As was George Bernard Shaw’s personality so were his plays. His plays were the face of his thoughts and ideas. Though he was inspired by Shakespeare, Ibsen, Chekov and other Irish playwrights, he did not take their model in writing his plays. He wrote absolutely in his own way. He took the realistic theme for his plays representing his own thought and ideas through them. He often said, “The purpose of my writings is to convert my nation into my opinion”. So his plays became his artistic success. The structure of his plays is often marked by the weakness of unity. His characters are not full-fledged, but one-sided which showed their intellect only. The dialogues of his plays are often witty and satiric. So it is reasonable to say that his plays are artistically a failure though the ideas expressed in his plays are worth praising. But it is also reasonable to admit that his ideas are not absolute, they are coloured by his whim and his stubbornness. For example, he advocated the freedom of women. He was in favour of giving equal status to woman as is enjoyed by men, but in the matter of sex and marriage, he advocated free sex and wanted to violate the institution of marriage and family which only a few can support. Biologically, his thought of free sex may be reasonable but socially it is unwholesome because if freedom in the matter of sexual relationship is given, it would beget disorder, indiscipline, and chaos.
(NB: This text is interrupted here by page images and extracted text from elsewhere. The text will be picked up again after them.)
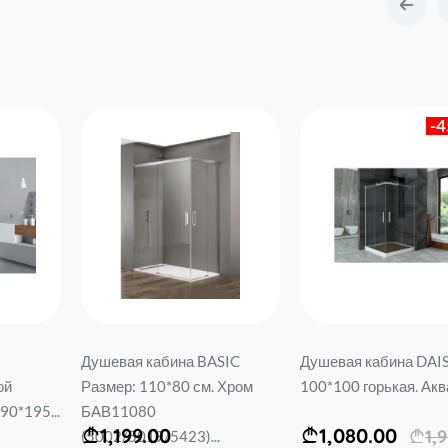
-
Душевая кабина BASIC
Душевая кабина DAI
ой
Размер: 110*80 см. Хром
100*100 горькая. Аква
90*195...
БАВ11080
1,199.00
1,080.00
1,
(5002/5019/5423)...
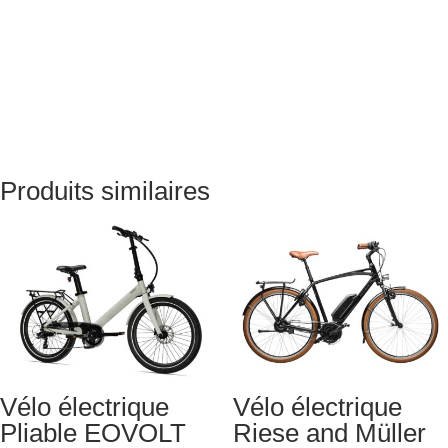
Produits similaires
Vélo électrique
Vélo électrique
Pliable EOVOLT
Riese and Müller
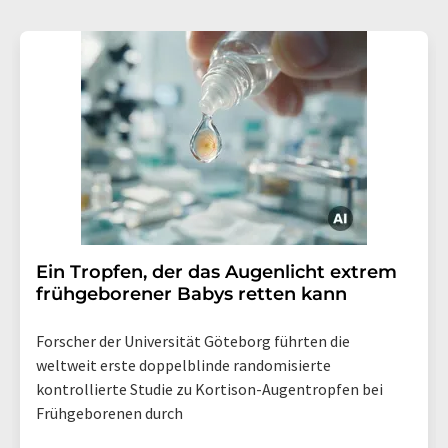
Ein Tropfen, der das Augenlicht extrem
frühgeborener Babys retten kann
Forscher der Universität Göteborg führten die
weltweit erste doppelblinde randomisierte
kontrollierte Studie zu Kortison-Augentropfen bei
Frühgeborenen durch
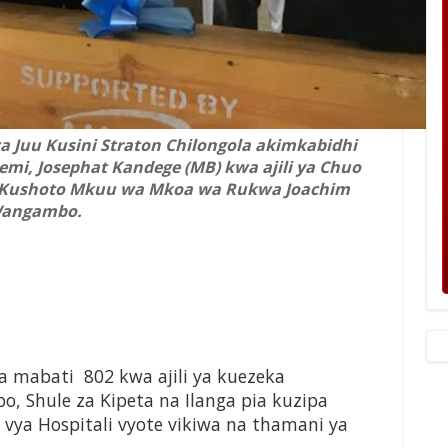
Juu Kusini Straton Chilongola akimkabidhi
mi, Josephat Kandege (MB) kwa ajili ya Chuo
 Kushoto Mkuu wa Mkoa wa Rukwa Joachim
angambo.
 mabati 802 kwa ajili ya kuezeka
, Shule za Kipeta na Ilanga pia kuzipa
vya Hospitali vyote vikiwa na thamani ya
His ideas and thoughts expressed through his plays lack generalization for which his new ideas and thought could not fall any permanent impression on the human mind.
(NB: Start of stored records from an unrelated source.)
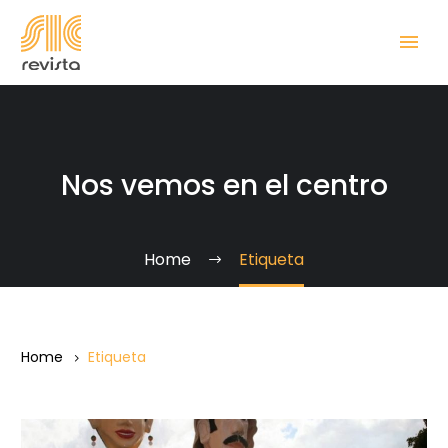
Nos vemos en el centro
Home
Etiqueta
Home
Etiqueta
La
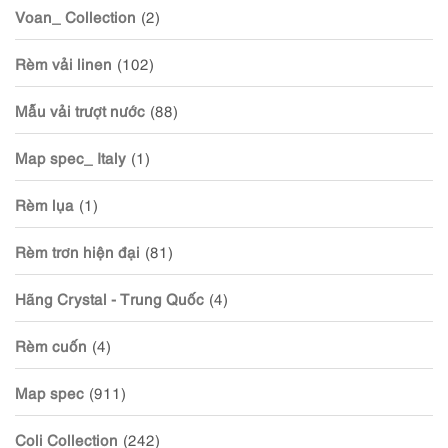
Voan_ Collection
(2)
Rèm vải linen
(102)
Mẫu vải trượt nước
(88)
Map spec_ Italy
(1)
Rèm lụa
(1)
Rèm trơn hiện đại
(81)
Hãng Crystal - Trung Quốc
(4)
Rèm cuốn
(4)
Map spec
(911)
Coli Collection
(242)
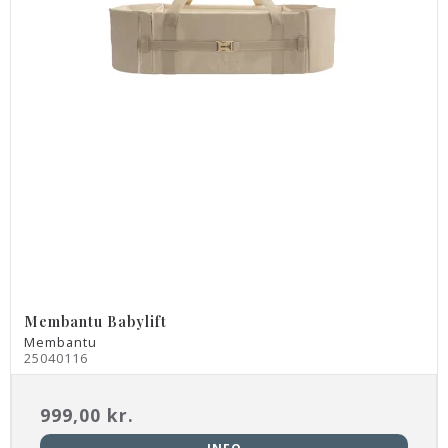
Membantu Babylift
Membantu
25040116
999,00 kr.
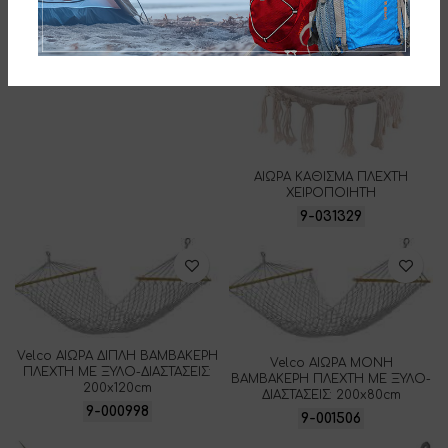
ΑΙΩΡΑ ΚΑΘΙΣΜΑ ΠΛΕΧΤΗ
ΧΕΙΡΟΠΟΙΗΤΗ
9-031329
Velco ΑΙΩΡΑ ΔΙΠΛΗ ΒΑΜΒΑΚΕΡΗ
Velco ΑΙΩΡΑ ΜΟΝΗ
ΠΛΕΧΤΗ ΜΕ ΞΥΛΟ-ΔΙΑΣΤΑΣΕΙΣ:
ΒΑΜΒΑΚΕΡΗ ΠΛΕΧΤΗ ΜΕ ΞΥΛΟ-
200x120cm
ΔΙΑΣΤΑΣΕΙΣ: 200x80cm
9-000998
9-001506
In 1935 G B Shaw was awarded the Novel Prize in literature. Though his plays are artistically a failure, yet thematically they are a success. And it is for his realistic theme and ideas, his dramas were at the height of popularity during his later years. Between 1904 and 1907, his eleven plays met more than seven hundred performances. In 1923 he wrote ‘Saint Joan’ which is said to be his best play. It became popular not in England but in America also. Besides, giving new ideas through his plays, he gave a new thing into the art of playwriting that is—a detailed preface that is necessary to understand his plays better. Moreover, his stage direction and the detailed account of his characters given within brackets are new things in plays.
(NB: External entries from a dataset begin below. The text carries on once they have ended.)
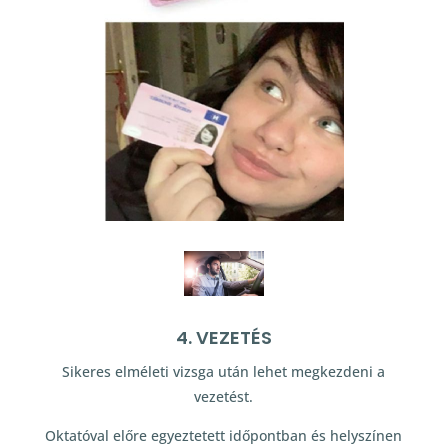
4. VEZETÉS
Sikeres elméleti vizsga után lehet megkezdeni a
vezetést.
Oktatóval előre egyeztetett időpontban és helyszínen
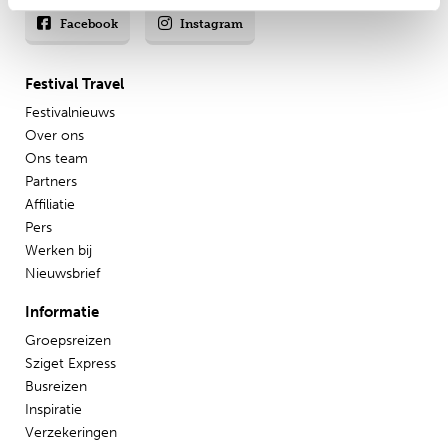
Facebook
Instagram
Festival Travel
Festivalnieuws
Over ons
Ons team
Partners
Affiliatie
Pers
Werken bij
Nieuwsbrief
Informatie
Groepsreizen
Sziget Express
Busreizen
Inspiratie
Verzekeringen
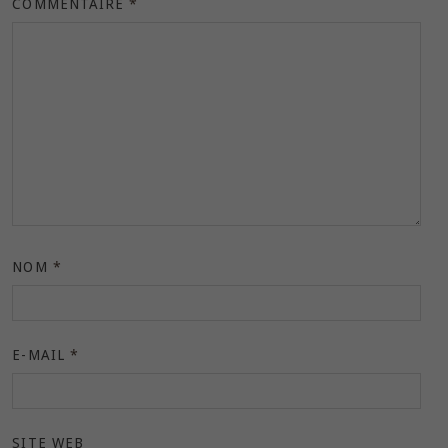
COMMENTAIRE
*
NOM
*
E-MAIL
*
SITE WEB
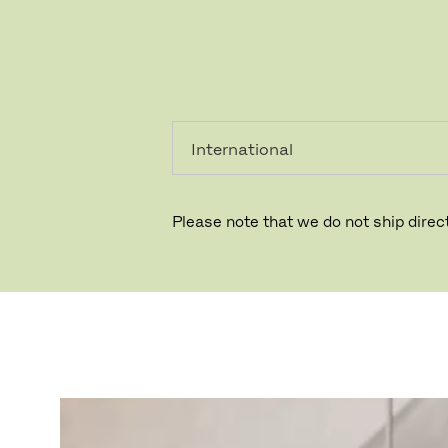
個人のお客
法人のお客
様
様
カラヴァッジオ
カラヴァッジオは、デザインアイコンとして広く
Please note that we do not ship direct
す。デザイナーのセシリエ・マンツは、カラヴァ
トに高級感とフレッシュでモダンな表情を融合さ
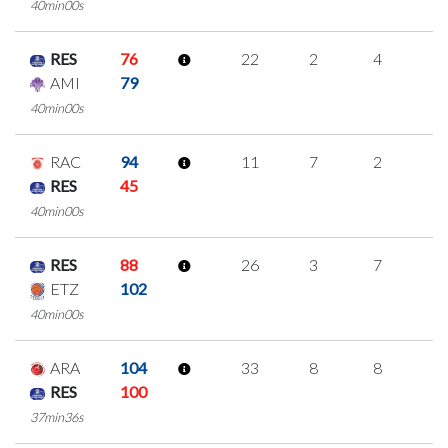
40min00s
RES
76
22
2
4
4
AMI
79
40min00s
RAC
94
11
7
2
0
RES
45
40min00s
RES
88
26
3
7
3
ETZ
102
40min00s
ARA
104
33
8
8
3
RES
100
37min36s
His complex personality, as well as his dramas of new ideas, drew the attention of the general mass so much that his name become a rumour, almost a legend, during his last decades and the world applauded Shaw as the greatest dramatist of his age.

Enjoying great popularity, G B Shaw died in 1950 at the age of ninety-four, contributing as many as fifty-four plays in the storehouse of English plays. 0 0 0

G B Shaw

N.B.  The article ‘George Bernard Shaw-Brief Biography’ originally belongs to the book ‘The World Writers-Brief Biographies‘ by Menonim Menonimus.